Everyone knows that if you're looking for somewhere haunted, there's no better place around Forks than the old Frazier house. Some kid axe murdered his parents there and then broke his neck trying to run from the cops. It's been abandoned ever since.
J: It's certainly less feelable than something going through your living body? And it might also be less than almost anything living people experience; I'm not sure. But it's the main thing we can feel and we definitely can feel it. Even air, a little bit. Moreso when it's moving.
MA: I'd like to clarify that Jeremy means things in general moving through us is the main thing we can feel, not just rain, and also that he's wrong, for those of us who sometimes touch other ghosts.
D: About the same as between living people, I reckon. Sometimes we've concentrated real hard and managed to overlap each other, but it takes maybe half an hour of trying.
MA: Other people might be better at it than we are, though.
J: I can reliably put my hand through my stomach if I try but I think I'm more bored than most ghosts.
"I think in your position I would take up amateur naturalism of backyard species but maybe you are also doing that."
J: Some. Mostly at the creek; being a ghost is pretty good for watching fish and whatnot.
J: Sometimes. I don't know whether that's a temperature thing or an ancestry one. But it's birds, too, not just mammals.

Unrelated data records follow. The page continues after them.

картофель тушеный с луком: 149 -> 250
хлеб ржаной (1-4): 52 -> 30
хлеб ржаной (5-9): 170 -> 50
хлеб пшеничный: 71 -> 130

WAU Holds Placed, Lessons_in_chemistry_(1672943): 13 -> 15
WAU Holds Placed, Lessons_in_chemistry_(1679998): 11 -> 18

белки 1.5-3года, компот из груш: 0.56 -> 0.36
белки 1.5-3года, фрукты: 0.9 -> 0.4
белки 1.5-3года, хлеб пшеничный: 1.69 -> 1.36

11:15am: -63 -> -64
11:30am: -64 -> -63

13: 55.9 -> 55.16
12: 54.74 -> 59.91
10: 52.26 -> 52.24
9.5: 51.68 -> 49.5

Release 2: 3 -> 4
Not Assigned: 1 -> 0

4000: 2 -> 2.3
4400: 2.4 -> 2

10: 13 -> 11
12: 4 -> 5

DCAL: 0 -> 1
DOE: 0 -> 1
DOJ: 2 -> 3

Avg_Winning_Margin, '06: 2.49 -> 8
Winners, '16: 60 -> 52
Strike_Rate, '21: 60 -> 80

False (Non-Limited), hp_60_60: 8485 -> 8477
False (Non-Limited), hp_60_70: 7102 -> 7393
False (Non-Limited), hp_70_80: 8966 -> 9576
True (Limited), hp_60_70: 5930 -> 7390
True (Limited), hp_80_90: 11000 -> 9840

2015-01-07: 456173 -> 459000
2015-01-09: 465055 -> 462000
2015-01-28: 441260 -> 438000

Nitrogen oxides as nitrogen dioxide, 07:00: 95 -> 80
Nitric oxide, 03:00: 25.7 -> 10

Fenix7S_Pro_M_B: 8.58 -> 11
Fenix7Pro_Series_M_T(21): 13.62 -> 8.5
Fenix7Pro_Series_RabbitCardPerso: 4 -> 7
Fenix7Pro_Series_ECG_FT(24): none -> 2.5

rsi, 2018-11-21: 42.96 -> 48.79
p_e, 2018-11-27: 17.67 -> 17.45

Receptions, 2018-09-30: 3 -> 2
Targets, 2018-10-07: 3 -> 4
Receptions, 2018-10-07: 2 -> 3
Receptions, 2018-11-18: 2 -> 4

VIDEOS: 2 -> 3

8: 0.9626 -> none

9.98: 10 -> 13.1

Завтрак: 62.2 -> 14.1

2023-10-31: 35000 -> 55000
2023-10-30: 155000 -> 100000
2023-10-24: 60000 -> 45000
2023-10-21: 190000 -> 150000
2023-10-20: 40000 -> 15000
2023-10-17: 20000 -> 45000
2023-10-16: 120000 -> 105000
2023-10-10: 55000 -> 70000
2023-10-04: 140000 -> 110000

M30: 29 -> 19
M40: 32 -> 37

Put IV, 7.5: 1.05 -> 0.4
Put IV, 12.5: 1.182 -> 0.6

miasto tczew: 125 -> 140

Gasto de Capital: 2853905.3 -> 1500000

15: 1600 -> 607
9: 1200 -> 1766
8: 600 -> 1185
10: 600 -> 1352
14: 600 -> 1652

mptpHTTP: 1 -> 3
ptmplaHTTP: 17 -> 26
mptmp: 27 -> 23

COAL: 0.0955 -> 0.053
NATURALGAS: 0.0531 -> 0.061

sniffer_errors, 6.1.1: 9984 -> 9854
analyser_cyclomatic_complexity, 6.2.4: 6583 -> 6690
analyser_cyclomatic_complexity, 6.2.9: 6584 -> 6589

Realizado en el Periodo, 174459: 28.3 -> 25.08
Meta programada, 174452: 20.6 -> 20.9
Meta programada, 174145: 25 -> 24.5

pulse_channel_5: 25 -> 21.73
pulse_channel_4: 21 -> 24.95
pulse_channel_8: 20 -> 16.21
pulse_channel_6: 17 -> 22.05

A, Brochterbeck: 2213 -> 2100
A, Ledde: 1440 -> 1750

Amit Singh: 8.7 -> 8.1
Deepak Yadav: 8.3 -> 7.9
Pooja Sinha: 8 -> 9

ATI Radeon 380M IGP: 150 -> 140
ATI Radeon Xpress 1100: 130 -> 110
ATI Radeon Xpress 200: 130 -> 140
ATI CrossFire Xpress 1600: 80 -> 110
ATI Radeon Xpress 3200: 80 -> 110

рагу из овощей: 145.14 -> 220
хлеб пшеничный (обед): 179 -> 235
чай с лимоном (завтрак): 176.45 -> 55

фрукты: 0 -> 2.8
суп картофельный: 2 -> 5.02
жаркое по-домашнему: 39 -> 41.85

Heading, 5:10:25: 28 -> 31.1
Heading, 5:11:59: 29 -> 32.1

J: It's not as fun as you'd think to be able to pet wild animals, because anything we don't actually touch feels kind of hard. Pillows only feel squishy if you squish them; otherwise they're just kind of un-dense. And of course if you actually touch a bird it freaks out.
"I think I skipped the step where I thought it'd be fun to pet wild animals as a ghost. Like, if the fur doesn't bend under your hand that's going to feel like nothing in the best case and a cactus in the worst."
J: It does feel better than either nothing or a cactus, at least. Or, a cactus to somebody alive. I haven't felt a cactus since I died.
Shrug. "I lived in Arizona most of my life. Sometimes you encounter a cactus. I've got scars."